The Department for Science, Innovation and Technology has published a white paper that articulates some of the high-level cyber security insights identified, by NCC Group for DSIT, in a review of a cross section of the 5GTT projects in the programme. It also aims to identify good security approaches that future projects should consider when planning similar deployments of 5G technology.
UKTIN spoke to David Pedley, a 5G Technical Delivery and Security Lead advising the UK Government.
- Why was the 5G Testbeds and Trials (5GTT) Security Report created?
In essence, the key point was to understand how the 5GTT Projects supported the understanding of security practices within 5G ecosystems. It was about looking at the projects and gathering common insights from the government-funded work.
All of the projects had very different scopes, spread over a range of use cases and environments. Although security of 5G systems wasn’t the focus, most projects had valuable security learnings.
The paper covers the period of November 2019 to 2021, when the 5GTT projects were running and there were questions around networks. Was there confidence in the systems? What could be learned from these projects? What might be necessary for organisations to put in place to enhance their 5G system security? The idea of the paper was to report back to DCMS, and now DSIT, considering any gaps as well as learnings.
There were two outputs from this activity. The first was an internal DSIT paper and the second was a public whitepaper, which includes the broader publicly-sharable insights.
We wanted to build on existing 5G security gap analysis reports delve further into the 5GTT projects, analysing the work that supported the closing of security gaps. There is a lot to be learned in looking at past projects and this report will be useful to the industry as a whole.
- What were the findings?
Security is a very broad topic, which can be daunting, especially for small organisations running on a tight budget. We found that security quickly became fundamental for the projects. It was useful to see how soon the projects needed to put together fairly robust security procedures. One of the key things is that we are not just talking about technology but the people and processes: how do companies operate with other consortium members?

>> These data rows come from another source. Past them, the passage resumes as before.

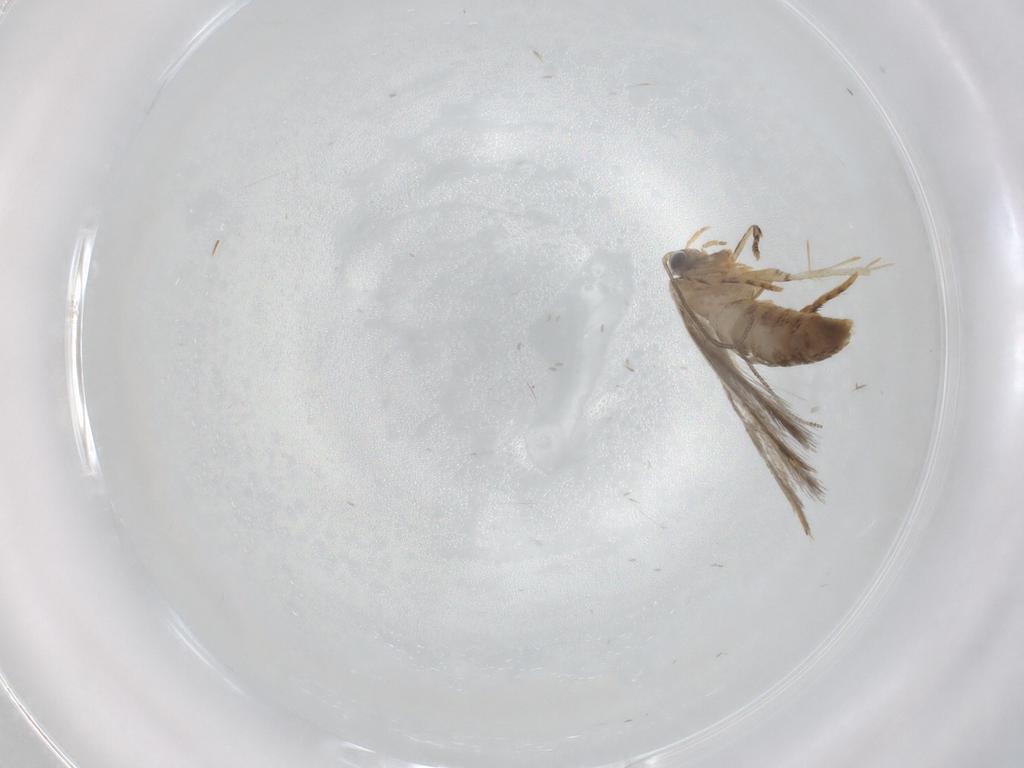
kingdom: Animalia
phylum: Arthropoda
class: Insecta
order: Lepidoptera
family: Tineidae
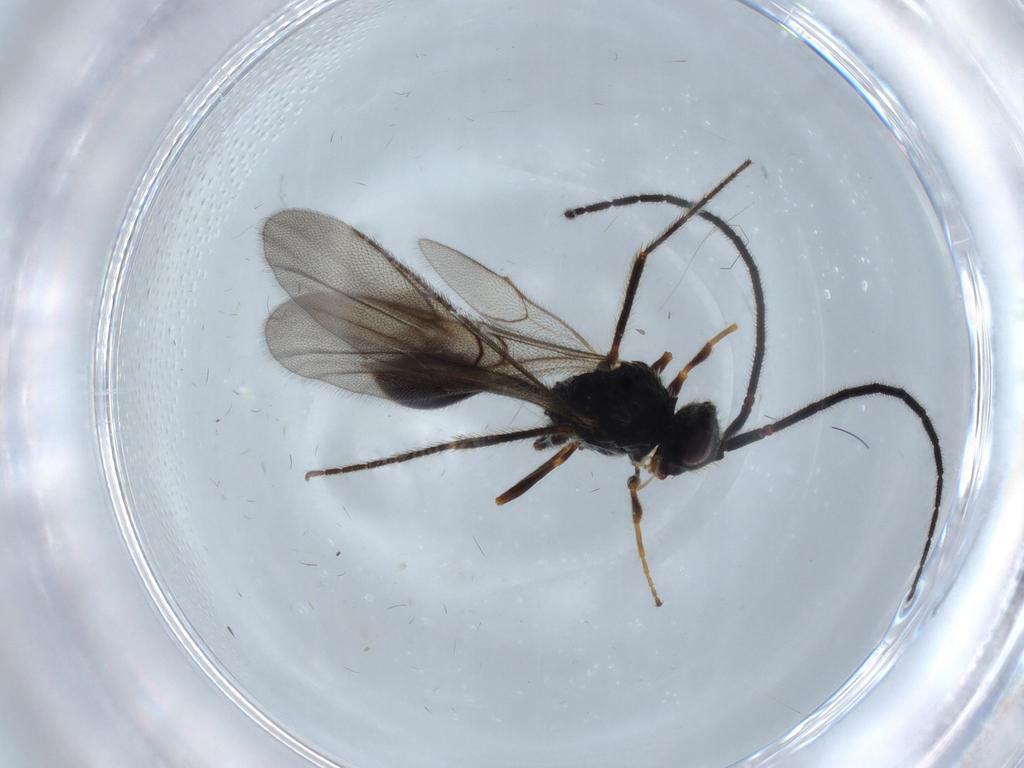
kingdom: Animalia
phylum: Arthropoda
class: Insecta
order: Hymenoptera
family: Diapriidae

Reassuringly, most of the activities the projects followed to manage risks were based on best practices that are widely known in the industry. By applying this knowledge, you can manage most risks in and around developing, testing and deploying 5G systems.
Making security front and centre early should be a priority. Having the right governance is key here. Projects that did that benefited greatly. There is more cost in implementing this later on.
So, how does one build a secure environment? There is value in understanding the practicalities and sharing information. Dealing with data privacy was a major topic for these projects, for example. Organisations that are new to 5G and the associated use cases, might not be fully aware of how to handle data privacy with these associated systems. These testbed projects made aspects such as this visible and allowed us to capture and share the experiences and any potential solutions.
- What do the findings mean for the government, industry and any current innovation projects?
Fundamentally, it is about building up the confidence of security within 5G ecosystem. I distinctly remember the fog around how to build a secure 5G network: where do we start? At the end of this piece of work, which is covered by the reassurances of the report, the path is clearer. This is the value of running testbed environments and exploring security challenges. By doing this, we are supporting the securing of 5G networks. There is a long list of lessons learned and it’s great to know where gaps have been closed and new questions have arisen (for example, one of the recommendations was the need for stronger guidance for secure private networks). This has been fed back into government and will impact future initiatives, with DSIT already having run the Call for Information on the uses and security of Private Telecommunications Networks within the UK.
- What is the one thing you’d like people to know about security?
Fundamentally, it’s important to have confidence in the security you apply to your networks and organisation. It is therefore vital to continue these explorations. Government-funded programmes such as 5GTT, FRANC, FONRC and ONE are fantastic for that and provide this welcome opportunity to test real-world situations to build evidence that supports the efficacy of security practices and applications in technology. This is a value that is highlighted by NCSC’s CTO Ollie Whitehouse in his blog post Landing at the NCSC (glad I brought my towel). Thankfully, the appetite for understanding security in 5G is rapidly increasing. The more we learn, the stronger the ecosystem will get. It’s very easy to focus on a product security and perhaps not think about the wider picture. But we need to question things such as who is involved with a solution and where our information is being stored, It’s not just about the technology but the people and the processes around the tech. Security from the outset is absolutely crucial.